**ASSIGNMENT**
Each record below needs to be retyped exactly.

*** Opening of DATA ***

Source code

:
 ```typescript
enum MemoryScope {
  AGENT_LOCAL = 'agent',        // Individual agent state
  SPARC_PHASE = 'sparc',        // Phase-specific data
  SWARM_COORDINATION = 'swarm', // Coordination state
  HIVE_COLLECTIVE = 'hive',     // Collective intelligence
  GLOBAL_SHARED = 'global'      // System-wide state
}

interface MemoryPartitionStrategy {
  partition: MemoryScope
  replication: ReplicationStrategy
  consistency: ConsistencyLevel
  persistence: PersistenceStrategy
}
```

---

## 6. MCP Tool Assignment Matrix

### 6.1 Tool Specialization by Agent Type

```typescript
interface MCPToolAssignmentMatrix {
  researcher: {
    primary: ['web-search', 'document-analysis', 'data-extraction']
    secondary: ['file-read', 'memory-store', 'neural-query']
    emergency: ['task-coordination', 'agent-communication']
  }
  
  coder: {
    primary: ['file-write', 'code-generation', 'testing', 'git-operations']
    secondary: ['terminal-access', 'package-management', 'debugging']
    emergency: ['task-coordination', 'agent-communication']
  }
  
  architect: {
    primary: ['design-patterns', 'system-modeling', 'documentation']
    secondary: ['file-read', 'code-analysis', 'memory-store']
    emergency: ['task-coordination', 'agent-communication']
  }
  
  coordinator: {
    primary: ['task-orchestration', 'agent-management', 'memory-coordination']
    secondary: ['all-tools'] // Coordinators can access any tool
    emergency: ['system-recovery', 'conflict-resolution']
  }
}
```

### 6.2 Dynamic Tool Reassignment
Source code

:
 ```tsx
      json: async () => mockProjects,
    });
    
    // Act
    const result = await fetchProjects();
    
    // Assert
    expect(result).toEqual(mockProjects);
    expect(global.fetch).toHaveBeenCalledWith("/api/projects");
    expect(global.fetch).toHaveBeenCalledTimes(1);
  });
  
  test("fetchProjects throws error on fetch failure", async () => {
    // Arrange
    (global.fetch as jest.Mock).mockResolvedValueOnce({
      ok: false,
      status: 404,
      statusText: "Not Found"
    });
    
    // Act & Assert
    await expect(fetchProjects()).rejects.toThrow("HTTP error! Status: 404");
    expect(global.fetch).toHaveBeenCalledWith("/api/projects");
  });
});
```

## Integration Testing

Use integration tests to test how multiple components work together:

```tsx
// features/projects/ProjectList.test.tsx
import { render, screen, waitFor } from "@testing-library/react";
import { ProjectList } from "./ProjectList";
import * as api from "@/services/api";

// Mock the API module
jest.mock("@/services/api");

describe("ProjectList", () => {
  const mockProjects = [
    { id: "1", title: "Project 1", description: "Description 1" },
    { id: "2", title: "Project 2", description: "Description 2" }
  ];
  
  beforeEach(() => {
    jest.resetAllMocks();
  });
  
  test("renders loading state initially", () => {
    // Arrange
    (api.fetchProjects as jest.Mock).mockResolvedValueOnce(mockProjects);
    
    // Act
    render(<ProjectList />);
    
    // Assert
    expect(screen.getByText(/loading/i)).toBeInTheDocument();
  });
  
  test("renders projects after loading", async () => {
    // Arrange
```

*** Close of DATA ***

**WRITTEN RESPONSE**
Source code

:
 ```typescript
enum MemoryScope {
  AGENT_LOCAL = 'agent',        // Individual agent state
  SPARC_PHASE = 'sparc',        // Phase-specific data
  SWARM_COORDINATION = 'swarm', // Coordination state
  HIVE_COLLECTIVE = 'hive',     // Collective intelligence
  GLOBAL_SHARED = 'global'      // System-wide state
}

interface MemoryPartitionStrategy {
  partition: MemoryScope
  replication: ReplicationStrategy
  consistency: ConsistencyLevel
  persistence: PersistenceStrategy
}
```

---

## 6. MCP Tool Assignment Matrix

### 6.1 Tool Specialization by Agent Type

```typescript
interface MCPToolAssignmentMatrix {
  researcher: {
    primary: ['web-search', 'document-analysis', 'data-extraction']
    secondary: ['file-read', 'memory-store', 'neural-query']
    emergency: ['task-coordination', 'agent-communication']
  }
  
  coder: {
    primary: ['file-write', 'code-generation', 'testing', 'git-operations']
    secondary: ['terminal-access', 'package-management', 'debugging']
    emergency: ['task-coordination', 'agent-communication']
  }
  
  architect: {
    primary: ['design-patterns', 'system-modeling', 'documentation']
    secondary: ['file-read', 'code-analysis', 'memory-store']
    emergency: ['task-coordination', 'agent-communication']
  }
  
  coordinator: {
    primary: ['task-orchestration', 'agent-management', 'memory-coordination']
    secondary: ['all-tools'] // Coordinators can access any tool
    emergency: ['system-recovery', 'conflict-resolution']
  }
}
```

### 6.2 Dynamic Tool Reassignment
Source code

:
 ```tsx
      json: async () => mockProjects,
    });
    
    // Act
    const result = await fetchProjects();
    
    // Assert
    expect(result).toEqual(mockProjects);
    expect(global.fetch).toHaveBeenCalledWith("/api/projects");
    expect(global.fetch).toHaveBeenCalledTimes(1);
  });
  
  test("fetchProjects throws error on fetch failure", async () => {
    // Arrange
    (global.fetch as jest.Mock).mockResolvedValueOnce({
      ok: false,
      status: 404,
      statusText: "Not Found"
    });
    
    // Act & Assert
    await expect(fetchProjects()).rejects.toThrow("HTTP error! Status: 404");
    expect(global.fetch).toHaveBeenCalledWith("/api/projects");
  });
});
```

## Integration Testing

Use integration tests to test how multiple components work together:

```tsx
// features/projects/ProjectList.test.tsx
import { render, screen, waitFor } from "@testing-library/react";
import { ProjectList } from "./ProjectList";
import * as api from "@/services/api";

// Mock the API module
jest.mock("@/services/api");

describe("ProjectList", () => {
  const mockProjects = [
    { id: "1", title: "Project 1", description: "Description 1" },
    { id: "2", title: "Project 2", description: "Description 2" }
  ];
  
  beforeEach(() => {
    jest.resetAllMocks();
  });
  
  test("renders loading state initially", () => {
    // Arrange
    (api.fetchProjects as jest.Mock).mockResolvedValueOnce(mockProjects);
    
    // Act
    render(<ProjectList />);
    
    // Assert
    expect(screen.getByText(/loading/i)).toBeInTheDocument();
  });
  
  test("renders projects after loading", async () => {
    // Arrange
```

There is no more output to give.